Joseph N. Jackson (1937-August 19, 2025) is an African-American innovator and inventor. As the inventor of the programmable controller for the VCR, DVR, TIVO, TV systems and holder of six patents relating to telecommunications his contributions to digital entertainment can be seen everywhere. In today's economy the achievements into digital entertainment has become a priority to most. However, Jackson's contributions to the digital entertainment are under represented. He died August 19, 2025, of natural causes.

==Biography==
Born in 1937, Jackson was raised in a household of eight in Harvey, Louisiana. As a child he had a profound fascination with electronics, often being found disassembling various appliances in his home. His fascination with all things mechanical was noticed and encouraged by his mother. By the time Jackson was 12, he became a pseudo-maintenance man for his local community, often working to fix broken or damaged appliances.

== Education ==
Some time later, Jackson decided to enlist in the U.S. Army at 17, just before finishing high school, and was accepted at age 18. During his service he spent his time servicing ships and acting as a Military Policeman.
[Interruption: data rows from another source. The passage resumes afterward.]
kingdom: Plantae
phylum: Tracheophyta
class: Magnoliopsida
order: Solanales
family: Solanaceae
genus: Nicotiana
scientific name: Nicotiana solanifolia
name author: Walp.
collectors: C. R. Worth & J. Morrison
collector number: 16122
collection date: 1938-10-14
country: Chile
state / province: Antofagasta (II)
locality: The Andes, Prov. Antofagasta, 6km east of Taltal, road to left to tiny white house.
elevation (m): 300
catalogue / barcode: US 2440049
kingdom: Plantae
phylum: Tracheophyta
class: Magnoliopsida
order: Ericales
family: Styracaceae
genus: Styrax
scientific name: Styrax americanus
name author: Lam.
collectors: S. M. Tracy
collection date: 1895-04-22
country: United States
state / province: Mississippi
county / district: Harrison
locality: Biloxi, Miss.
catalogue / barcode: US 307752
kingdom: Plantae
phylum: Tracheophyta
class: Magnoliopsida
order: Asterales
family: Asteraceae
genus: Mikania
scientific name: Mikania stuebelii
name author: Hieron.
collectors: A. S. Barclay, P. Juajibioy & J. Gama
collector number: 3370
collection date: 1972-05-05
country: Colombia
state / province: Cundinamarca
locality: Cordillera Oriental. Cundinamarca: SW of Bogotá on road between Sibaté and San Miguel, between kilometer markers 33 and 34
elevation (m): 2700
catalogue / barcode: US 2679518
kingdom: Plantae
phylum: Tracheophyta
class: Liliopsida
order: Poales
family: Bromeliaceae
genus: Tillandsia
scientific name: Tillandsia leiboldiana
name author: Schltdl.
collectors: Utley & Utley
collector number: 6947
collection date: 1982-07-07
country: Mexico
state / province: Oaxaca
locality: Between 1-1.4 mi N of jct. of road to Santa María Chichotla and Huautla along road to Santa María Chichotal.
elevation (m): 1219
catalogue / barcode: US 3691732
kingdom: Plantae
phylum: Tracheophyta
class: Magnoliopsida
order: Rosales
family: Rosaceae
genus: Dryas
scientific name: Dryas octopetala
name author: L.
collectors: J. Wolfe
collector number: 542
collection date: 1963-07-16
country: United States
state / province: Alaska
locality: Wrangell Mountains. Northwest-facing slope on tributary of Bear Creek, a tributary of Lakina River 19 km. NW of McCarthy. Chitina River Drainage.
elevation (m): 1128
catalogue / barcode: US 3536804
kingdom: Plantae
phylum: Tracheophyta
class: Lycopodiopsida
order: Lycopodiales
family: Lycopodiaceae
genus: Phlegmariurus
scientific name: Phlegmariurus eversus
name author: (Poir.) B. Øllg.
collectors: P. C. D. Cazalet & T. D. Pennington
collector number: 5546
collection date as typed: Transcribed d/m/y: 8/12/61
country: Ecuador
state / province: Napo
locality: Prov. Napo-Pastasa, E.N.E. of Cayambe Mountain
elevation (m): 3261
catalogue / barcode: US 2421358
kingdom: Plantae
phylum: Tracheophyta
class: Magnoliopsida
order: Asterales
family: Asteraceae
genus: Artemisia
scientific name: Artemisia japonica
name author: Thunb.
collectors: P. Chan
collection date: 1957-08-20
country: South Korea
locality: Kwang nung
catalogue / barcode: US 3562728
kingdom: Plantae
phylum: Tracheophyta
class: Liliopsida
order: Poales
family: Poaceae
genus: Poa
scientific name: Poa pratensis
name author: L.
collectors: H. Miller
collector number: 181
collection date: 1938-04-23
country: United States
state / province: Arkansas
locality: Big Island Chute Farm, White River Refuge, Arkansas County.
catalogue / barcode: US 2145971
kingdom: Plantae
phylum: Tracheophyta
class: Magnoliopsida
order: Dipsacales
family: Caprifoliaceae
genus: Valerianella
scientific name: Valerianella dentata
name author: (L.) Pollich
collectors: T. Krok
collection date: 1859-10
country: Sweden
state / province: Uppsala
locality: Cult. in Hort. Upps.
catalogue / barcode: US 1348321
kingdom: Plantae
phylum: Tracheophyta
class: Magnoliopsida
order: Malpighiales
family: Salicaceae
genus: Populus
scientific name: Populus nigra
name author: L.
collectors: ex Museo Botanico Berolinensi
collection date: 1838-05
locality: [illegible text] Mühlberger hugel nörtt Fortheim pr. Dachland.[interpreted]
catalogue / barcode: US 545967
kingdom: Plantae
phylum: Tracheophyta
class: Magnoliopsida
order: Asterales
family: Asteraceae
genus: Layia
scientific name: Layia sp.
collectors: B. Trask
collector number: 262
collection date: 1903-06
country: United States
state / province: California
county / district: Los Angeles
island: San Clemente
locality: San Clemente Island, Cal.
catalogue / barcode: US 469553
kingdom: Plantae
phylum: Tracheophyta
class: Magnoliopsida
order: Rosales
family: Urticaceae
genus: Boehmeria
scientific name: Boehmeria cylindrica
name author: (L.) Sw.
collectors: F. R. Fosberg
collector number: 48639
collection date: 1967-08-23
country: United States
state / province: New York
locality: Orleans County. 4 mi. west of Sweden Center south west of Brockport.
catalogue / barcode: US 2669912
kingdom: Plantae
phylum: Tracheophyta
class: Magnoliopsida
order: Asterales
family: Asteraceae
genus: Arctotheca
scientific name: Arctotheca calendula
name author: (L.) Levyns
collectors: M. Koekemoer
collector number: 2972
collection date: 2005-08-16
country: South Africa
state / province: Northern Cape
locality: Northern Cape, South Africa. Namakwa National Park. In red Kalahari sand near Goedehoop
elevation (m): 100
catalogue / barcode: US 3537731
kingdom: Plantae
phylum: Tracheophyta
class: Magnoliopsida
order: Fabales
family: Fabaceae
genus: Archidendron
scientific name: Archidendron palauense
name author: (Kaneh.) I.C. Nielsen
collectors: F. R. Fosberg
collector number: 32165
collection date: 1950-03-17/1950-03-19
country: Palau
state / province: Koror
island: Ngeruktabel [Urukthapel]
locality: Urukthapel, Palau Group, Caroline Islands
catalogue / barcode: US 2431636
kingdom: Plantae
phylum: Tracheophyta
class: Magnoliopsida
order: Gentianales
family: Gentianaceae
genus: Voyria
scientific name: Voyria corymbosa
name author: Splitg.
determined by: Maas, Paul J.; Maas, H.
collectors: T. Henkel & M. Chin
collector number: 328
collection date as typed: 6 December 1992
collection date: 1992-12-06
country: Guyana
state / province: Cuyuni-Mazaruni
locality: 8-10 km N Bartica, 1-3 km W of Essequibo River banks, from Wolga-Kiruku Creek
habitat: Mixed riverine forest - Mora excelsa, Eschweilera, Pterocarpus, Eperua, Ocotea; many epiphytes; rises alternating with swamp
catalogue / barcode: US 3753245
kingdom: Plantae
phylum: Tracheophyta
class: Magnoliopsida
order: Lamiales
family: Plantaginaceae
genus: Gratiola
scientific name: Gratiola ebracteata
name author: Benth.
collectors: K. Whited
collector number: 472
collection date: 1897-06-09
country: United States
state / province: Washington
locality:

However, due to his service in the army he was unable to complete his high school education and worked on receiving a GED. During his service he was once stationed in Korea, where he spent his nights enrolled in television and radio repair school before opening a repair shop of his very own in Fayetteville, North Carolina. Following in the interests he had as a child Jackson continued to serve while working in the shop part-time for 7 years.

Eventually Jackson was honorably discharged in 1968 after serving for close to 13 years. Two years later he decided to re-enlist, this time serving as an equipment technician in Korea. In 1971, Jackson graduated from the United States Army Recruiting and Retention College as a recruiter. After achieving so much during his time in the army Jackson decided to pursue further achievements with his educational career. During his time as a recruiter he obtained an associates degree in Business Administration from Columbia College in 1975. Years later, in 2008 Jackson earned a doctorate in Applied Science and Technology from Glendale University.

== Achievements ==
Despite dropping out of high school to serve in the U.S. Army, Dr. Jackson has earned several notable achievements over his military career. Aside from earning several degrees, including a doctorate in Applied Science and Technology, Dr. Jackson became an official inventor in 1978.

- It was around 1976 that Dr. Jackson came up with the idea to produce a programmable receiver for the VCR, DVR, TIVO, and TV systems. In 1978, he successfully received a patent for his invention which became the precursor to the development of the V-chip and equipment still implemented in modern technology.
- In 1994, Dr. Jackson, alongside Joe Edmonds and Veronica L. Shealy, founded the Black Inventions Museum.